::: Предоставленный отрывок :::

Во время второй командировки Николай Бурый по служебным вопросам побывал на четвёртом энергоблоке. Вся процедура заняла несколько минут, но полученная радиация впоследствии привела к инвалидности.
— Отъездив своё в зону поражения, я по долгу службы занимался уточнением полученной парнями дозы радиации и выдачей им карточек доз радиационного облучения, — продолжает Николай Александрович. — Нам даже рентген врачи делать не разрешали, и отлаженной медицинской помощи долгое время не было. Уже столько лет прошло, а в глазах до сих пор безлюдные дома Припяти с развешенным на балконе бельём и соломенные крыши мазанок в опустевших деревеньках.
Чёрная быль
Президент Алтайской региональной общественной организации инвалидов «Семипалатинск-Чернобыль» Сергей Корсаков узнал о чернобыльской аварии 4 мая 1986 года, когда в составе комсомольско-молодёжной группы ехал в Венгрию и Югославию. Туристов на киевском вокзале из вагонов не выпустили, окна открыть не разрешили, а на границе военные проверяли воздух дозиметрами.

:::

● **Задание A**
Когда, согласно отрывку о Чернобыле, Сергей Корсаков узнал о чернобыльской аварии?
● **Задание B**
Перепишите из отрывка о Чернобыле текст между словами «Чёрная быль» и «проверяли воздух дозиметрами.» включительно.
Строки никак не связаны с отрывком о Чернобыле.

::: Строки данных :::

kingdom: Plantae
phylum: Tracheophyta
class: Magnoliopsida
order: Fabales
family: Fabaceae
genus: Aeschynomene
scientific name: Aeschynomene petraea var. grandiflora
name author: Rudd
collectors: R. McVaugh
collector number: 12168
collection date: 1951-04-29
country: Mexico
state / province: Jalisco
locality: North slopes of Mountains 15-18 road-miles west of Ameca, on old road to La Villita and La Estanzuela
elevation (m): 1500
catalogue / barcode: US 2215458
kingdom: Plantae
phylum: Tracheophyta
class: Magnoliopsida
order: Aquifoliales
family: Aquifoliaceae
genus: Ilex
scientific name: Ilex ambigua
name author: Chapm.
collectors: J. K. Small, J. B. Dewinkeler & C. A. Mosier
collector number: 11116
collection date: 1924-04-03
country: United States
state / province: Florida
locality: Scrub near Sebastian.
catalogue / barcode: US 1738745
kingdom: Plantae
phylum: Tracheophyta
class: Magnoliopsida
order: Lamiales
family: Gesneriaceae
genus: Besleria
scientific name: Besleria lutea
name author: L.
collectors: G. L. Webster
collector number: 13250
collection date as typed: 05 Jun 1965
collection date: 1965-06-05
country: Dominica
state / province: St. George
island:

:::

● **Ответ A**
4 мая 1986 года.

● **Ответ B**
Чёрная быль
Президент Алтайской региональной общественной организации инвалидов «Семипалатинск-Чернобыль» Сергей Корсаков узнал о чернобыльской аварии 4 мая 1986 года, когда в составе комсомольско-молодёжной группы ехал в Венгрию и Югославию. Туристов на киевском вокзале из вагонов не выпустили, окна открыть не разрешили, а на границе военные проверяли воздух дозиметрами.